# Written exercise 1
In the property tax interview, where did the adviser first read the tip about reading to the very end of a clause or section?
# Written exercise 2
Can you sum up the property tax interview in two sentences?
# Written exercise 3
Continue the property tax interview from the sentence about reg 20A.
[BEGIN Text passage]
I spend most of my time advising on property tax issues and, whilst there has been a general slow-down in the sector, my colleagues in our real estate team are still keeping me busy with the usual array of investment transactions, developments and lettings. Build-to-rent and single-family housing developments have been some of the particularly interesting transactions in recent years.

What do you know now that you wish you’d known at the start of your career?

Two things spring to mind.

The first was a tip which I read a number of years ago in one of the Tax Journal’s ‘One minute with’ series. When reviewing legislation or legal documents, be sure to read to the very end of the relevant clause, section, chapter or part of the legislation/document. Otherwise you risk overlooking important caveats or provisos.

Secondly, perspective is so important. This can apply in numerous different ways, such as ensuring you have an understanding of the client’s commercial objectives, so avoiding a situation where time is spent analysing a challenging theoretical question only for the answer to be irrelevant or to lead to an uncommercial outcome. But it can also be applied to ensure that you are placing your professional life in the correct perspective when set against life’s other competing priorities.

Are there any new rules that are causing a problem?

Having lobbied HMRC for a number of years for changes to the Construction Industry Scheme (CIS) as it applies to payments from landlords to tenants, I thought that the announcement that reg 20A to the Construction Industry Scheme (Regulations), SI 2005/2045, was to be introduced would finally mean that the CIS would not impact simple letting transactions.
[END Text passage]
[BEGIN Dataset]
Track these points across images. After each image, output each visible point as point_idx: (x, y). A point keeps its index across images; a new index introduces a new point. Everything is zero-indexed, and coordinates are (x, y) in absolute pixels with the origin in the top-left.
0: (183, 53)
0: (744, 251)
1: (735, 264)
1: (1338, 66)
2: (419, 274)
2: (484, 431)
[END Dataset]
# Reply 1
In one of the Tax Journal's 'One minute with' series.

# Reply 2
The adviser mostly handles property tax issues, including build-to-rent and single-family housing developments, and wishes to have known earlier to read legislation and documents to the very end and to keep perspective on both client objectives and life's other priorities. After years of lobbying HMRC, the adviser expected the introduction of reg 20A to mean the Construction Industry Scheme would no longer affect simple letting transactions.

# Reply 3
However, in the event, the drafting of the legislation is narrower than hoped and, frustratingly, the very recently published HMRC guidance on the topic confirms that they are unlikely to adopt a pragmatic interpretation of the legislation in practice. During the consultation period, it was put forward by stakeholders that there are many compelling commercial, legal, logistical and environmental reasons why a landlord and tenant might agree that a tenant will undertake works to a building which one would normally expect a landlord to carry out, but the emphasis in the legislation on the works needing to be primarily for the benefit of the tenant will mean that some transactions will continue to be caught by the CIS. Having waited so long for a change to the legislation to remove a potential tax barrier to letting transactions, it is very disappointing for the outcome to be that we are still required to closely analyse those transactions and with some still impacted by the application of the withholding tax regime.

Has a recent tax case caught your eye?

I have been following the large number of SDLT cases dealing with the related topics of (a) the distinction between residential and non-residential property and (b) how to identify whether a property contains more than one ‘dwelling’. While the latter has been made largely redundant with the abolition of Multiple Dwellings Relief, the former question remains a real grey area on which we are required to advise on a weekly basis. The case law has given us a lot of helpful dicta, but the analysis remains fact specific and it is an area that remains fraught with difficulty.

You might not know this about me but...

I have come full circle, from undertaking work experience in the mail room at Shoosmiths (then Shoosmiths & Harrison) as a wide-eyed 16-year-old, to now being a partner in the firm. My lasting memory from the work experience week was (showing my age now) being asked to type addresses onto envelopes using an old-fashioned typewriter. Having previously done very little in the way of typing, I made error after error with the result that many envelopes had to be discarded into the bin. Every month, I still expect to see a deduction to my pay packet for stationery charges...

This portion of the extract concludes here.